In the meantime, calls for Modly’s firing had proliferated from within the military as well as from the press and Congress. Retired Army Gen. Barry McCaffrey tweeted: “ACTING SEC NAVY MUST RESIGN. This is the worse judgment by a defense official possible. Terrible signal to sailors.”
Modly’s appointment last November was itself the result of an intervention by Trump into the uniformed military that angered much of the military brass. Trump appointed Modly, a former highly paid consultant at PriceWaterhouseCoopers, after firing Navy Secretary Richard Spencer.
The latter had clashed with Trump over his reversal of the Navy’s decision to demote Navy Seals Chief Petty Officer Edward Gallagher, who had been accused by his own men of committing war crimes, including murder, in Iraq. Trump overrode an order backed by Spencer to expel Gallagher from the Navy Seals.
Joining the demand for Modly’s firing were Rep. Adam Smith, the chairman of the House Armed Services Committee, Rep. Elaine Luria, a former Navy officer and Democratic member of the committee, Senator Richard Blumenthal and other Democrats. Newsweek reported Monday that over 250,000 people had signed a Change.org petition urging the US Navy to reinstate Crozier, who was removed last Thursday.
The Wall Street Journal, which supported the firing of Crozier, laid out the imperialist geopolitical interests that far outweigh concern for the health and lives of rank-and-file soldiers and sailors, Trump’s cynical declarations of love for “the troops” notwithstanding. It wrote on Monday:
"For a time, Navy officials discussed aborting the visit as signs pointed to an impending pandemic, said officials familiar with the discussion. But the carrier’s marquee port call had been months in the planning, and both US officials and Vietnamese officials wanted it to take place, the officials said.
"The visit was part of broader US national security considerations. To counter growing Chinese influence in the region, officials have pointed to the importance of ties with Vietnam, particularly after the Philippines pushed earlier this year to curtail ties with the US military. Neighboring Cambodia has been tightening ties with China. The Roosevelt’s arrival in Da Nang would be a potent display of US commitment."
The bipartisan unity of Democrats and Republicans on these overriding concerns was indicated by Senator Tammy Duckworth, Democrat from Illinois and member of the Senate Armed Services Committee, who was quoted by the Journal as saying, “Docking in Vietnam was a strategic priority."
In a remarkable article posted Tuesday, the New York Times set forth the concerns within the ruling class over the escalating tensions between the uniformed military and the Trump administration. It wrote that Modly’s speech to the Roosevelt crew “deepened the raw us-versus-them atmosphere that has already engulfed the carrier. It also exposed the schism between a commander in chief with little regard for the military’s chain of command and the uniformed Navy that is sworn to follow him.”
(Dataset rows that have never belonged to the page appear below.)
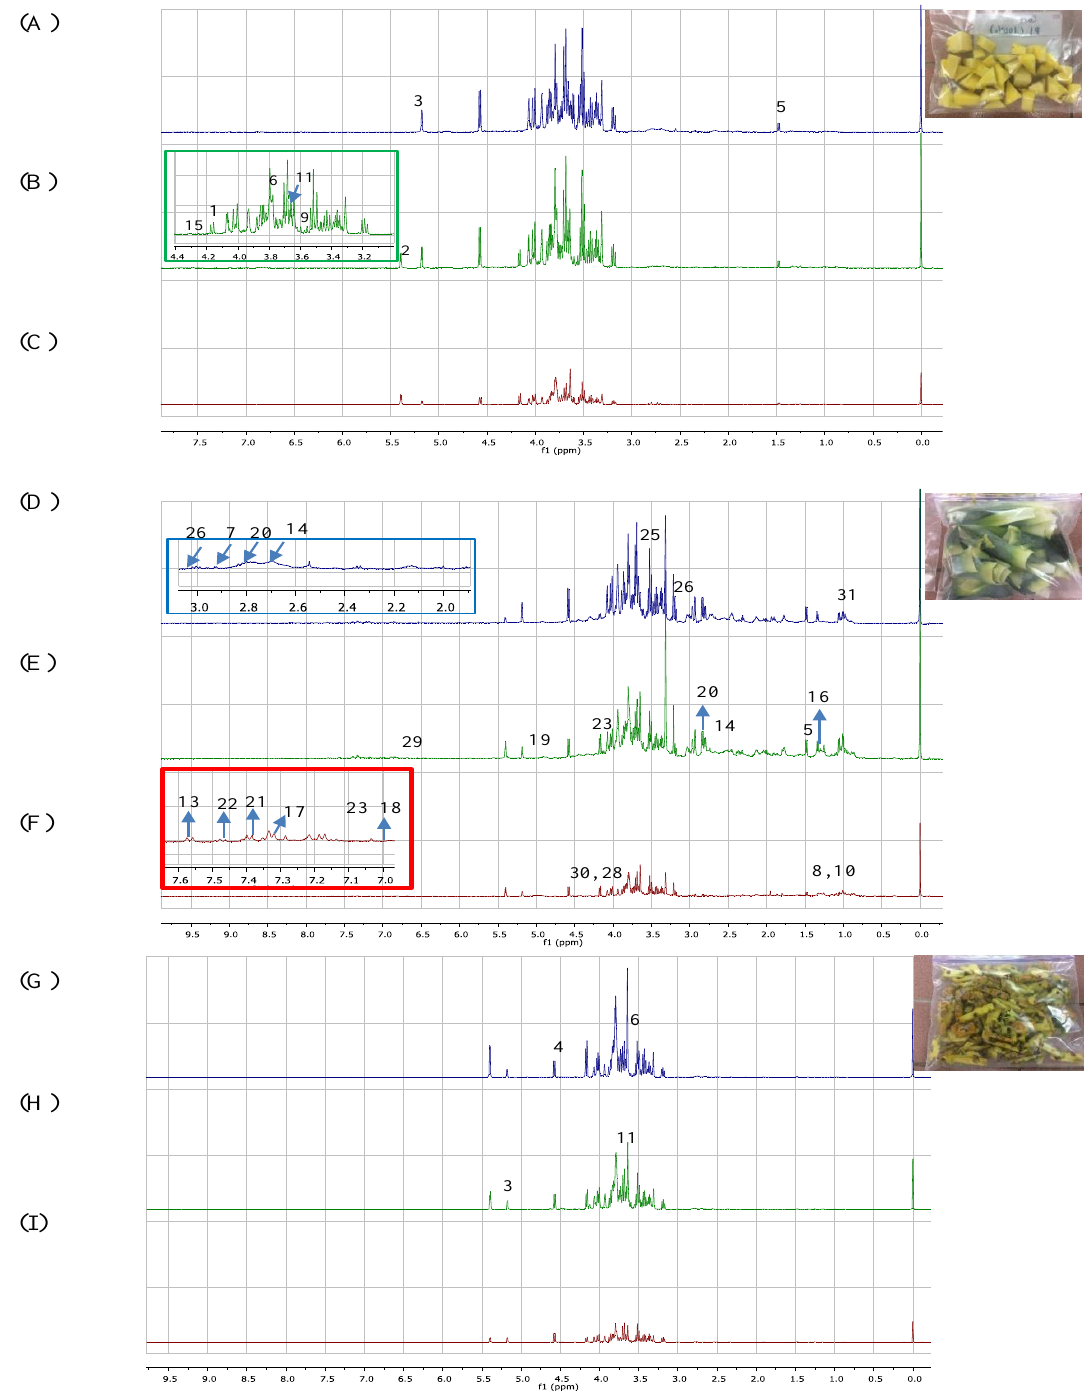
Figure 2. 500MHz representative 1H NMR spectra of MD2 pineapple peel, crown and core extracted with 0, 50 and 100% ethanol ratio. (A) 0% ethanol peel; (B) 50% ethanol peel; (C) 100% ethanol peel; (D) 0% ethanol crown; (E) 50% ethanol crown; (F) 100% ethanol crown; (G) 0% ethanol core; (H) 50% ethanol core and (I) 100% ethanol core. See Table 1 for the assignments of the identified metabolites signals.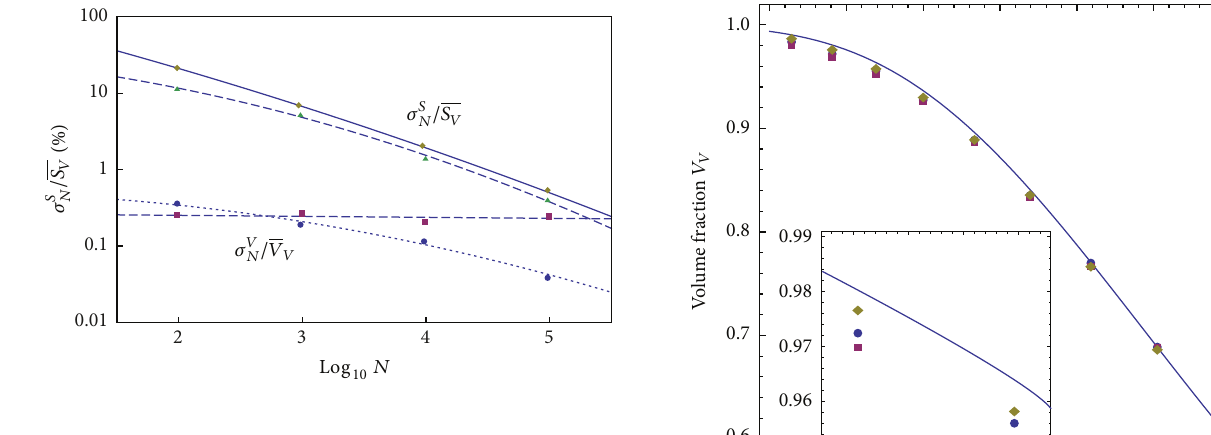
Figure 5: Normalized standard deviation 𝜎 𝑉 𝑁 /𝑉 𝑉 and 𝜎 𝑆 𝑁 /𝑆 𝑉 of respectively volume fraction, 𝑉 𝑉 , and specific surface area, 𝑆 𝑉 , of cherry-pit models with Gamma distributed radii and 𝜎/𝑟 = 0.707 versus number 𝑁 of spheres used for the construction of a model. The standard deviation is calculated from 10 samples for each model. 𝜆 = 0.75 , triangles and dashed line: 𝑆 Figure 6: Volume fraction of cherry-pit models for Gamma dis- 𝑉 : rhombuses and solid line: 𝜆 = 0.75 , squares and dashed 𝜆 = 0.95 ; 𝑉 tributed pore size with 𝜎/𝑟 = 0.25 (rhombs), 0.71 (squares), and 1.00 𝑉 : circles and dotted line: (circles). line: 𝜆 = 0.95 .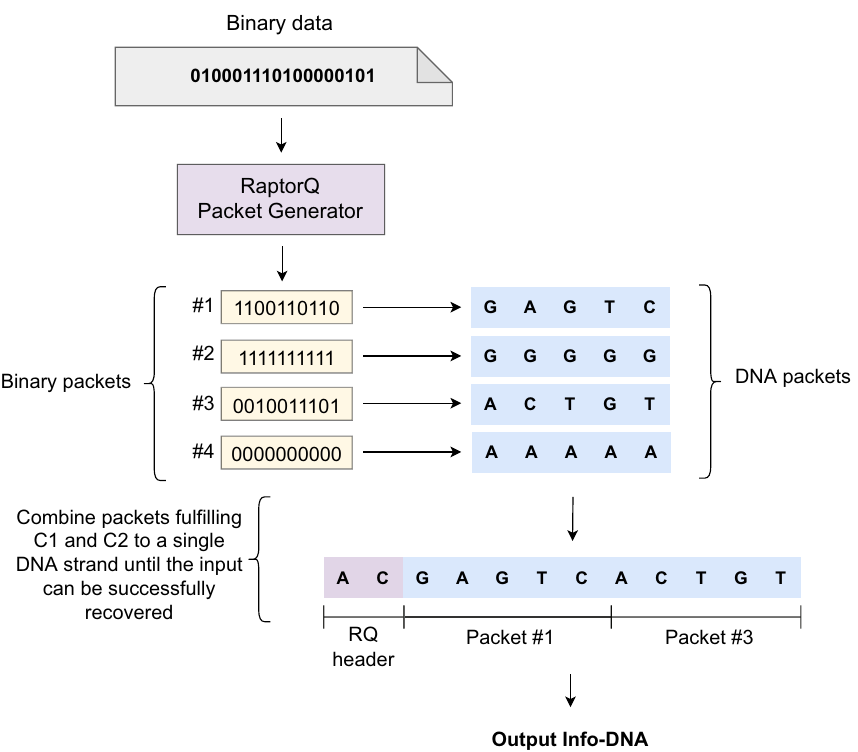
Figure 5. Encoding information with RaptorQ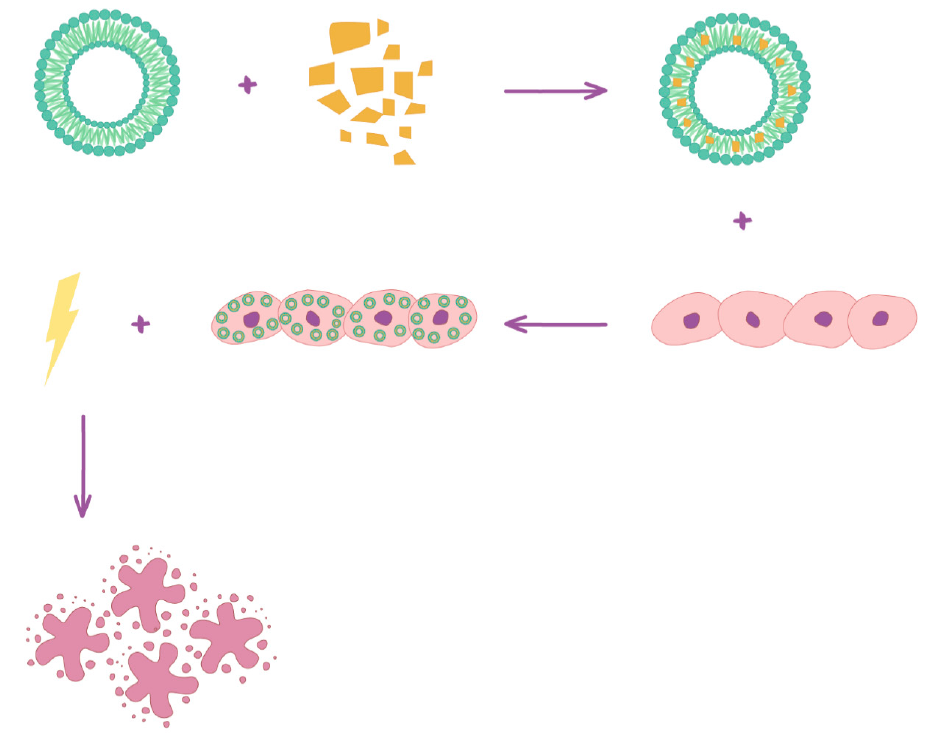
Figure 1. Scheme of encapsulated curcumin in liposomes and mechanism of photodynamic therapy.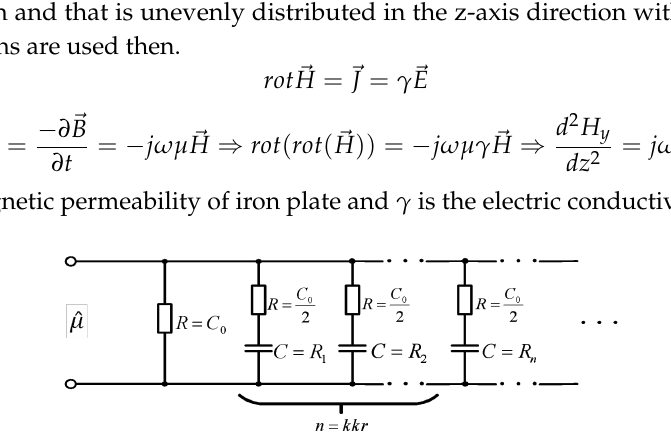
Figure 1. Synthesis of the equivalent magnetic permeability, ˆ µ , in the form of an R,C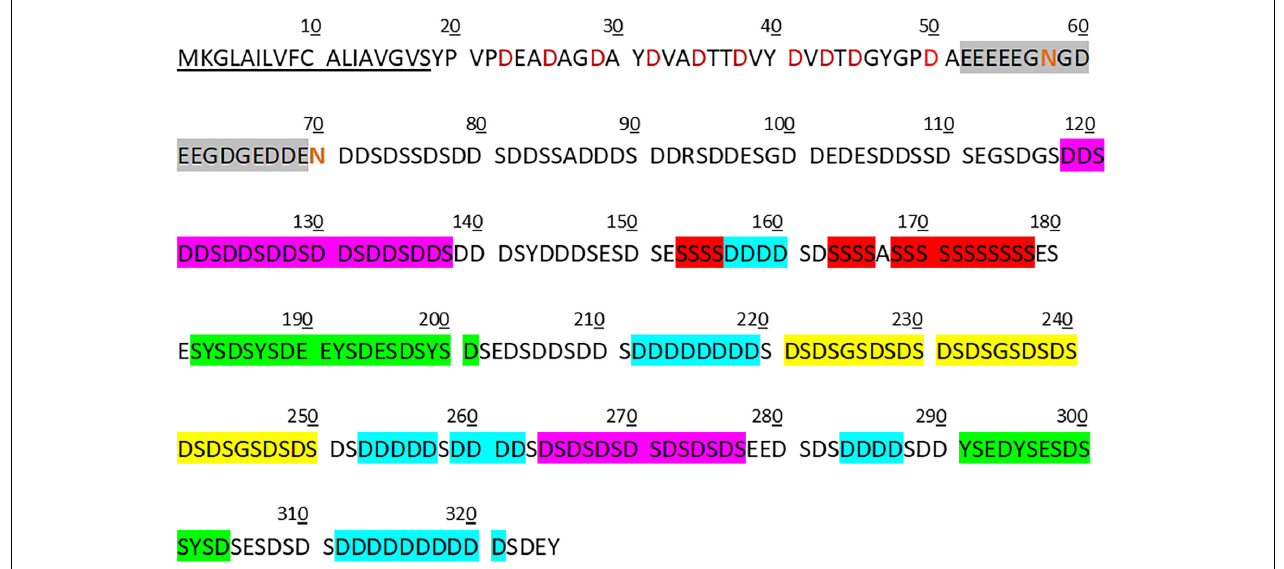
FIGURE 4 | Features of copy 1 of the folian-cv1 primary structure. The secreted protein can be divided approximately into three distinct regions following the signal peptide (underlined). The first is a relatively hydrophobic N-terminal region (33 residues in length) with regularly spaced asp residues (red symbols). This is in turn followed by a short glu-rich region (18 residues in length; gray box) which contains a 5-residue glu run and has the two asparagine residues in the protein (red symbols) in or immediately following the run. The remainder of the protein (255 residues) is generally asp-ser-rich. Notable sub-regions in the asp-ser-rich region include one that is exclusively DDS (7 tandem repeats in residues 118–138) and one that is exclusively DS (8 tandem repeats in residues 262–277) (pink boxes). In addition, there are three 10-residue tandem repeats for which each repeat has a single GS bracketed by two DS pairs (yellow box). Other repeat regions include poly-D runs (those runs greater than three shown in blue boxes), which are bracketed by S, poly-S runs (red boxes) and those that are Y-rich containing YS or SYSD sequences (green boxes). Nearly all of the ser, tyr, and thr were predicted to be possible phosphorylation sites using NetPhos 3.1 (www.cbs.dtu.dk/services/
The article spoke of “the demoralization of young men and women who promise to protect the country,” and “a growing rift between senior uniformed commanders and their civilian bosses.”
It quoted former Joint Chiefs chairman Adm. Mike Mullen as directly and bluntly accusing Trump of seeking to undermine the authority of the uniformed military command.
“I am appalled at the content of his [Modly’s] address to the crew,” Mullen told the Times. He added that Modly had “become a vehicle for the president. He basically has completely undermined, throughout the TR [Theodore Roosevelt] situation, the uniformed leadership of the Navy and the military leadership in general.”
Meanwhile, the pandemic is taking an increasingly severe physical and operational toll on the military. As of Tuesday, 1,521 service members had tested positive. One had died, a 57-year-old New Jersey Army National Guardsman.
The Navy has been the hardest hit branch, with 460 diagnoses as of Tuesday. The Army has 361 cases, the Air Force 322 and the Marine Corps 78. The National Guard Bureau reports that 314 soldiers and airmen have been diagnosed.